Tony tipped the beer back again, watching the game with one elbow on the counter.  “New in town, huh?” he asked without looking at me.

I nodded.  It seemed a rhetorical question at this point.  Plus, I had that no involvement thing working for me.

“Want a beer?  He’s buying.”

A glance at the clock on the wall to confirm my suspicions before remembering that, oh yes, it was perpetually four-thirty here.  I don’t drink a lot, generally, and even then not usually before six in the evening.  I’d left my phone at home, but the sun streaming through the scratched window told me it was still well before six.

“No, thanks,” I said before stuffing another bite of pizza in my mouth.

“He’s a good kid.  Funny.”

I had a feeling Tony meant that Vinny made a good mark for jokes, not that he told them well.  I kept on chewing in a ladylike fashion with my mouth closed and no words falling out.

Tony finished off his beer and waved to Blondie for another.  Finally, he looked at me.  This annoyed me more than his lack of eye contact; the directness of his dark-eyed stare went deeper than my clothes, deeper than my skin.  My cheeks flushed in spite of myself.

“Do you swing?”

A bit of cheese went down the wrong pipe.  I spluttered into my Diet Coke and swallowed hard several times to clear the cough.  Tony slapped me on the back to help.  Then he started laughing again, a low, deep sound to match his voice, like the rolling of stormy waves on a black night.

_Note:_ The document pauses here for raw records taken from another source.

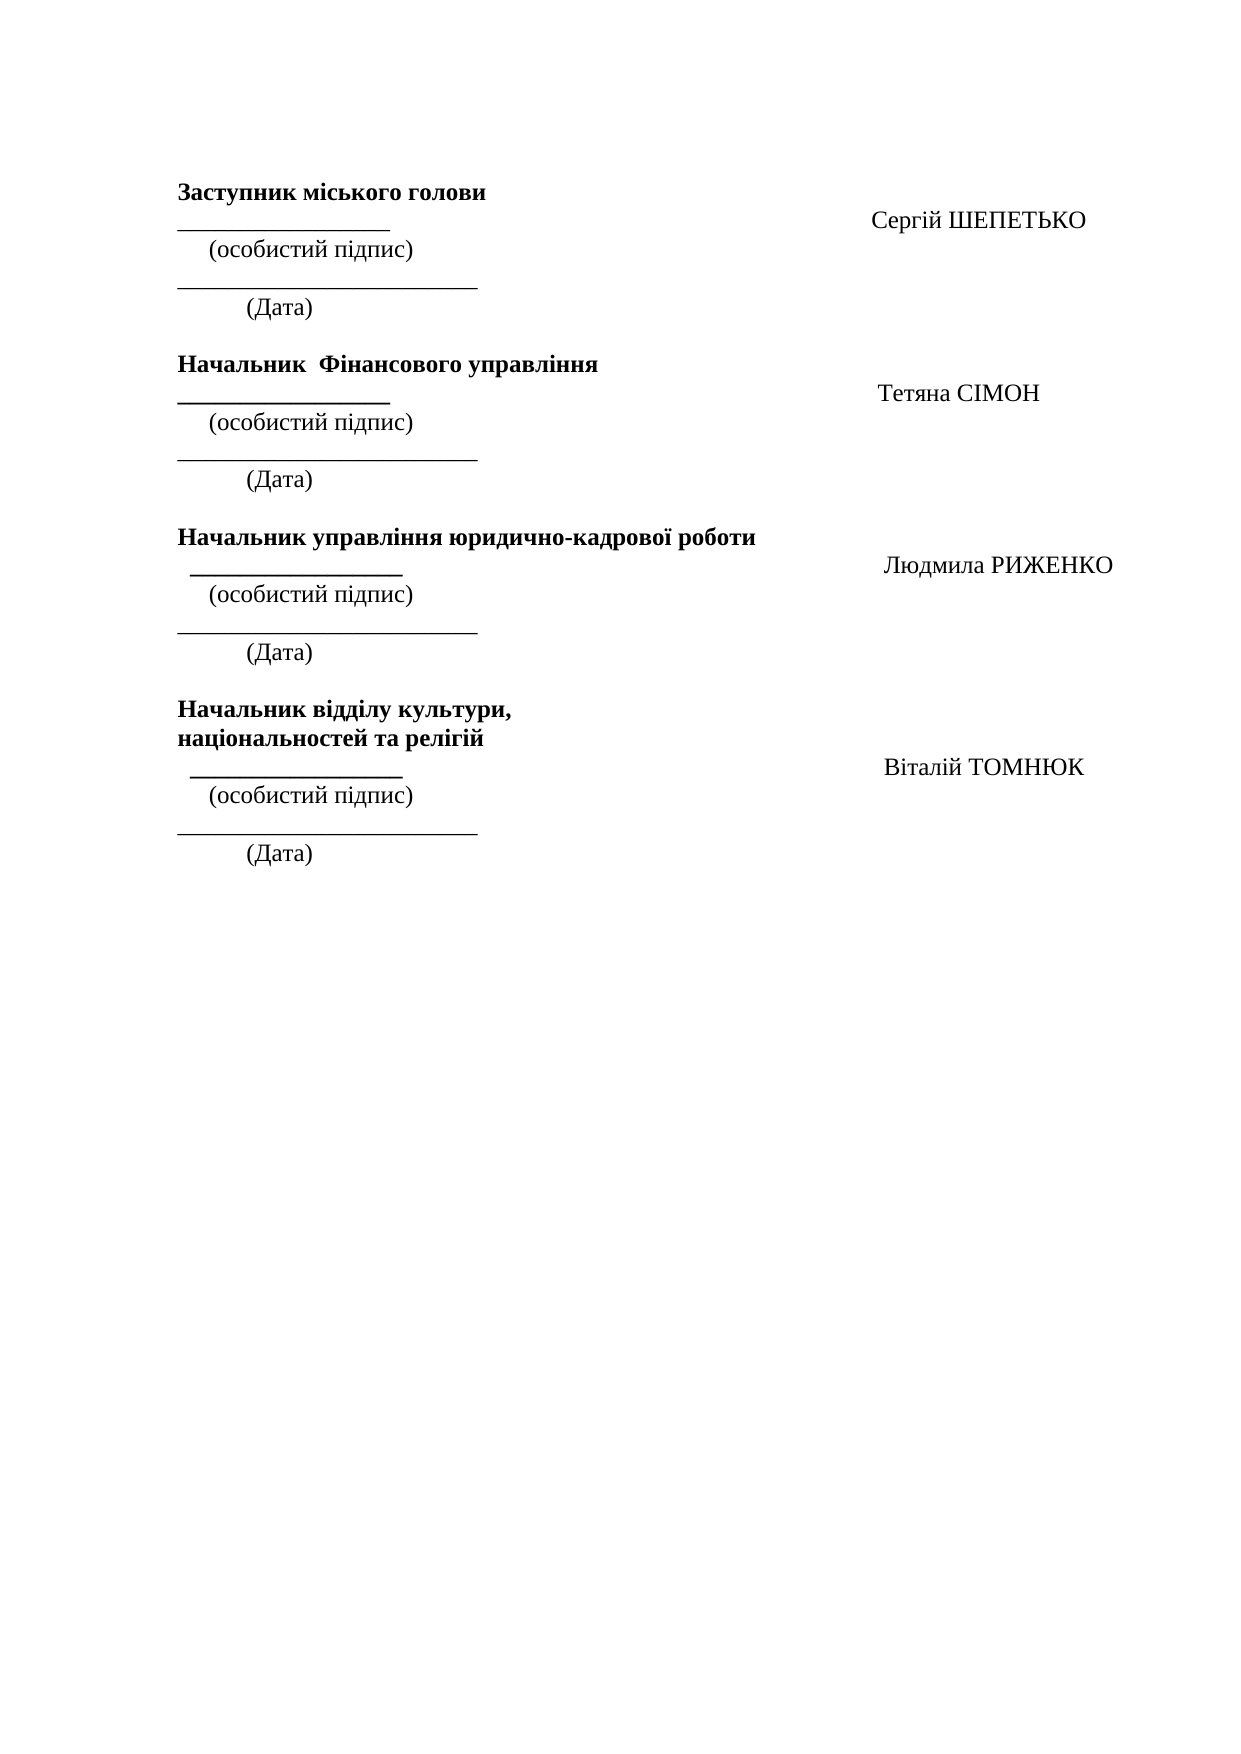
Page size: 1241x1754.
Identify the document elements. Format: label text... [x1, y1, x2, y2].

text _________________ Людмила РИЖЕНКО [177, 551, 1152, 579]
text ________________________ [177, 436, 1152, 464]
text (особистий підпис) [177, 407, 1152, 436]
text (Дата) [177, 292, 1152, 321]
text (Дата) [177, 838, 1152, 867]
text ________________________ [177, 263, 1152, 292]
text (Дата) [177, 464, 1152, 493]
text ________________________ [177, 809, 1152, 838]
text національностей та релігій [177, 723, 1152, 752]
text (Дата) [177, 637, 1152, 666]
text (особистий підпис) [177, 781, 1152, 809]
text _________________ Віталій ТОМНЮК [177, 752, 1152, 781]
text (особистий підпис) [177, 234, 1152, 263]
text Заступник міського голови [177, 177, 1152, 206]
text Начальник Фінансового управління [177, 349, 1152, 378]
text Начальник управління юридично-кадрової роботи [177, 522, 1152, 551]
text _________________ Сергій ШЕПЕТЬКО [177, 206, 1152, 234]
text ________________________ [177, 608, 1152, 637]
text _________________ Тетяна СІМОН [177, 378, 1152, 407]
text (особистий підпис) [177, 579, 1152, 608]
text Начальник відділу культури, [177, 694, 1152, 723]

“Sorry?” I coughed, wiping tears from my eyes.  I hesitated, then remembered I hadn’t bothered to put on eye makeup before embarking on my quest for food.  That only made me more self-conscious.  My back felt warm where he’d slapped it; the sensation merged with the heat of embarrassment in my face.  What the hell was wrong with me?

“Dancing,” he clarified with a self-satisfied grin.  “Do you swing dance?  I always forget that last part.”

“I’m sure you do,” I muttered.  I was torn.  Did I admit my ability to Charleston and rock step, leave myself open to getting to know this Stallone-faced jokester, or did I play dumb?  I hadn’t been dancing in a couple years.  I hadn’t been out with members of the opposite sex in…longer than I cared to comment on.

“There’s a club in the city, the Venutian.  We drive up there every Friday if you’re interested.”  He left me his second beer and returned to his cronies.  The space beside me filled up with cold air, chilling the exposed skin of my arms.

I wasn’t sure how I felt about the offer, but I knew one thing.  I was way too tired, too sore, and too stained in tears to worry about turns and lifts and flirting.

The three went on playing pinball like nothing else in the world existed but the beers they routinely chugged down.  I finished off my slice and had Blondie box up the rest – a good three-quarters of the monster.  After I paid, I stared at the bottle of beer still sitting next to me, untouched.

Finally, I pushed it toward the waiter-host-chef and said quietly, “Tell him thanks, but it’s not a good day for beer.”  I was sure Tony would disagree, but I didn’t let that stop me. What I wasn’t sure about was why I cared at all about assuaging Tony’s his feelings.

Ignoring my internal question, I gathered up my enormous doggie box and made my exit from Benny and Cheese.